======== Text provided

All this, and a lot more, I discovered after this prompt by my FIL. It led me to a deep and thoughtful study of an event that is little understood in my culture and highly divisive among Greek people to this day: the situation of children in the Greek Civil War and the years that followed. Much like in the Spanish Civil War, children suffered as they were caught between the guerrillas, the government, and the general horror that is war. Danforth’s and Van Boeschoten’s excellent book Children of the Greek Civil War: Refugees and the Politics of Memory contains moving accounts of oral history from adults who, as children of the civil war, were sent to Eastern Bloc countries as refugees or lived in the queen’s orphanages (called “child cities”) - both practices dubbed “child-grabbing” by either side. The Danforth and Van Boeschoten book contains a thought-provoking chapter on how memory is a political beast.

================
======== Excerpted records

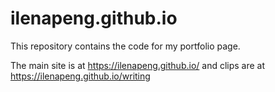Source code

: # ilenapeng.github.io

This repository contains the code for my portfolio page.

The main site is at https://ilenapeng.github.io/ and clips are at https://ilenapeng.github.io/writing

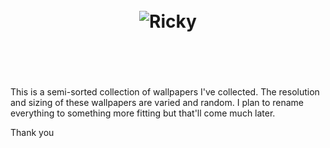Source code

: <h1 align="center">
	<br>
	<img src="https://cdn.jsdelivr.net/gh/sindresorhus/fkill@913dce9ae670cd12410f6a64eaf94d7e5f50ed69/media/logo.svg](https://cdn.discordapp.com/attachments/448331152357326850/1000798214431199352/ea6baf04cb18788b9d6c5706a3aefc3e.jpg?ex=658858f8&is=6575e3f8&hm=6200c1e42aeea72f8d3246fc5a659ad72f325efff26750f33dfd221108cc8b97&" alt="Ricky">
	<br>
	<br>
	<br>
</h1>

This is a semi-sorted collection of wallpapers I've collected. The resolution and sizing of these wallpapers are varied and random.
I plan to rename everything to something more fitting but that'll come much later.

Thank you
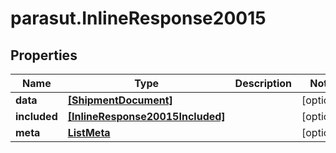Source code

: # parasut.InlineResponse20015

## Properties
Name | Type | Description | Notes
------------ | ------------- | ------------- | -------------
**data** | [**[ShipmentDocument]**](ShipmentDocument.md) |  | [optional] 
**included** | [**[InlineResponse20015Included]**](InlineResponse20015Included.md) |  | [optional] 
**meta** | [**ListMeta**](ListMeta.md) |  | [optional] 


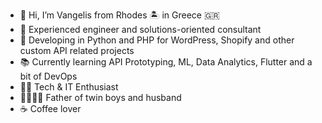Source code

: - 👋 Hi, I’m Vangelis from Rhodes 🏝️ in Greece 🇬🇷
- 💼 Experienced engineer and solutions-oriented consultant
- 📝 Developing in Python and PHP for WordPress, Shopify and other custom API related projects
- 📚 Currently learning API Prototyping, ML, Data Analytics, Flutter and a bit of DevOps
- 🧑‍💻 Tech & IT Enthusiast
- 👨‍👩‍👦‍👦 Father of twin boys and husband
- ☕ Coffee lover


<!---
vsapountzis/vsapountzis is a ✨ special ✨ repository because its `README.md` (this file) appears on your GitHub profile.
You can click the Preview link to take a look at your changes.
--->
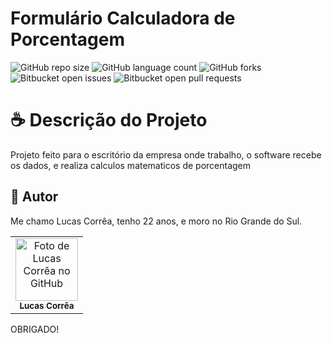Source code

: # Formulário Calculadora de Porcentagem

![GitHub repo size](https://img.shields.io/github/repo-size/correa0105/CalculadoraDePorcentagem-UsinaDoCorpo?style=for-the-badge)
![GitHub language count](https://img.shields.io/github/languages/count/correa0105/CalculadoraDePorcentagem-UsinaDoCorpo?style=for-the-badge)
![GitHub forks](https://img.shields.io/github/forks/correa0105/CalculadoraDePorcentagem-UsinaDoCorpo?style=for-the-badge)
![Bitbucket open issues](https://img.shields.io/bitbucket/issues/correa0105/CalculadoraDePorcentagem-UsinaDoCorpo?style=for-the-badge)
![Bitbucket open pull requests](https://img.shields.io/bitbucket/pr-raw/correa0105/CalculadoraDePorcentagem-UsinaDoCorpo?style=for-the-badge)

# ☕ Descrição do Projeto

Projeto feito para o escritório da empresa onde trabalho, o software recebe os dados, e realiza calculos matematicos de porcentagem

## 🤝 Autor

Me chamo Lucas Corrêa, tenho 22 anos, e moro no Rio Grande do Sul.

<table>
  <tr>
    <td align="center">
      <a href="https://www.linkedin.com/in/correalucas0105/">
        <img src="https://media-exp1.licdn.com/dms/image/C4D03AQH5e4dHCNg-lA/profile-displayphoto-shrink_200_200/0/1656952608892?e=1664409600&v=beta&t=I5TvYIy4Bs9zaQYMGjhgjBxbcS2jwh3ubYGcJU3boLk" width="100px;" alt="Foto de Lucas Corrêa no GitHub"/><br>
        <sub>
            <b>Lucas Corrêa</b>
        </sub>
      </a>
    </td>
</table>

OBRIGADO!
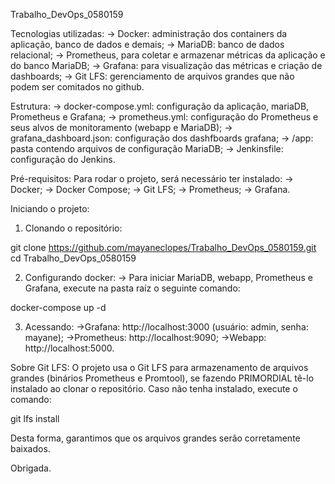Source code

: Trabalho_DevOps_0580159

Tecnologias utilizadas: 
-> Docker: administração dos containers da aplicação, banco de dados e demais;
-> MariaDB: banco de dados relacional;
-> Prometheus, para coletar e armazenar métricas da aplicação e do banco MariaDB;
-> Grafana: para visualização das métricas e criação de dashboards;
-> Git LFS: gerenciamento de arquivos grandes que não podem ser comitados no github.

Estrutura: 
-> docker-compose.yml: configuração da aplicação, mariaDB, Prometheus e Grafana;
-> prometheus.yml: configuração do Prometheus e seus alvos de monitoramento (webapp e MariaDB);
-> grafana_dashboard.json: configuração dos dashfboards grafana;
-> /app: pasta contendo arquivos de configuração MariaDB;
-> Jenkinsfile: configuração do Jenkins.

Pré-requisitos: 
Para rodar o projeto, será necessário ter instalado:
-> Docker;
-> Docker Compose;
-> Git LFS;
-> Prometheus;
-> Grafana.

Iniciando o projeto: 
1) Clonando o repositório:

git clone https://github.com/mayaneclopes/Trabalho_DevOps_0580159.git
cd Trabalho_DevOps_0580159

2) Configurando docker: 
-> Para iniciar MariaDB, webapp, Prometheus e Grafana, execute na pasta raíz o seguinte comando:

docker-compose up -d 

3) Acessando:
->Grafana:  http://localhost:3000 (usuário: admin, senha: mayane);
->Prometheus: http://localhost:9090;
->Webapp: http://localhost:5000.

Sobre Git LFS:
O projeto usa o Git LFS para armazenamento de arquivos grandes (binários Prometheus e Promtool),
se fazendo PRIMORDIAL tê-lo instalado ao clonar o repositório. Caso não tenha instalado, execute
o comando: 

git lfs install

Desta forma, garantimos que os arquivos grandes serão corretamente baixados.

Obrigada. 
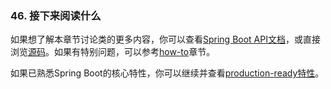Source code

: ### 46. 接下来阅读什么
如果想了解本章节讨论类的更多内容，你可以查看[Spring Boot API文档](http://docs.spring.io/spring-boot/docs/2.0.0.M7/api)，或直接浏览[源码](https://github.com/spring-projects/spring-boot/tree/v2.0.0.M7)。如果有特别问题，可以参考[how-to](http://docs.spring.io/spring-boot/docs/2.0.0.M7/reference/htmlsingle/#howto)章节。

如果已熟悉Spring Boot的核心特性，你可以继续并查看[production-ready特性](http://docs.spring.io/spring-boot/docs/2.0.0.M7/reference/htmlsingle/#production-ready)。
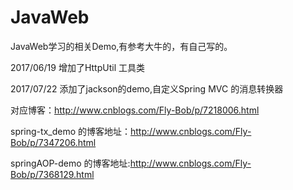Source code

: # JavaWeb
JavaWeb学习的相关Demo,有参考大牛的，有自己写的。


2017/06/19
增加了HttpUtil 工具类

2017/07/22
添加了jackson的demo,自定义Spring MVC 的消息转换器

对应博客：http://www.cnblogs.com/Fly-Bob/p/7218006.html

spring-tx_demo 的博客地址：http://www.cnblogs.com/Fly-Bob/p/7347206.html

springAOP-demo 的博客地址:http://www.cnblogs.com/Fly-Bob/p/7368129.html
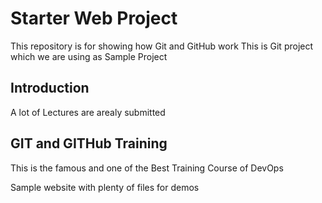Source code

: # Starter Web Project

This repository is for showing how Git and GitHub work
This is Git project which we are using as Sample Project

## Introduction
A lot of Lectures are arealy submitted

## GIT and GITHub Training
This is the famous and one of the Best Training Course of DevOps

Sample website with plenty of files for demos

================

◆ Activity:
In the passage on children in the Greek Civil War, what were the queen's orphanages called? The data stand apart from the passage on children in the Greek Civil War.

◆ Response:
They were called "child cities."